Secondly, in the case of games like Metal Gear Solid, they themselves were directly inspired by films, and (compared 8-bit and 16-bit franchises) were built on technologies that allowed for cinematic presentations. Metal Gear creator Hideo Kojima has always been a cinephile, and Metal Gear Solid’s fixed-perspectives allowed him to ape the drama that movie-style camera angles bring. It’s something that Vogt-Roberts can lift wholesale if he likes.
Finally, there’s been a shift in power between the Hollywood studios and the games companies whose properties are being developed. According to Mordor Intelligence’s industry reports, the global gaming industry is expected to be worth $314.40 BILLION by 2026.
By comparison, 2020 saw a decline in global revenue for the film industry down to $80.8 billion – admittedly a knock on effect of the pandemic, but regardless exists as part of a trend that sees cinema slowly shrinking in comparison to gaming’s growth. Hollywood needs the properties recognised by a generation of video game players, arguably more than the video game industry needs Hollywood. And gamers are a vocal bunch – if their favorite titles are butchered on the silver screen, they’ll let the studios know it, so it’s in the studio’s interest to deliver faithful adaptations.

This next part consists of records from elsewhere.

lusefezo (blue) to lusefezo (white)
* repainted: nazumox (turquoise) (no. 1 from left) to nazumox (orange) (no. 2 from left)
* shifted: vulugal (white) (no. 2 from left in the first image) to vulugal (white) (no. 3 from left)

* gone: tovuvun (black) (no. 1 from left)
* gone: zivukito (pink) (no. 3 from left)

In Metal Gear Solid, we potentially have a star and director on the same page as the fans of the games the film draws inspiration from. The fact that Isaac (and, by extension, Vogt-Roberts) can identify the psychedelic nature of characters including Psycho Mantis, and the games’ underlying anti-war message, as opposed to turning the whole thing into a Rambo flick with mechs, is sending the exact sort of reassurance that fans of the series will want.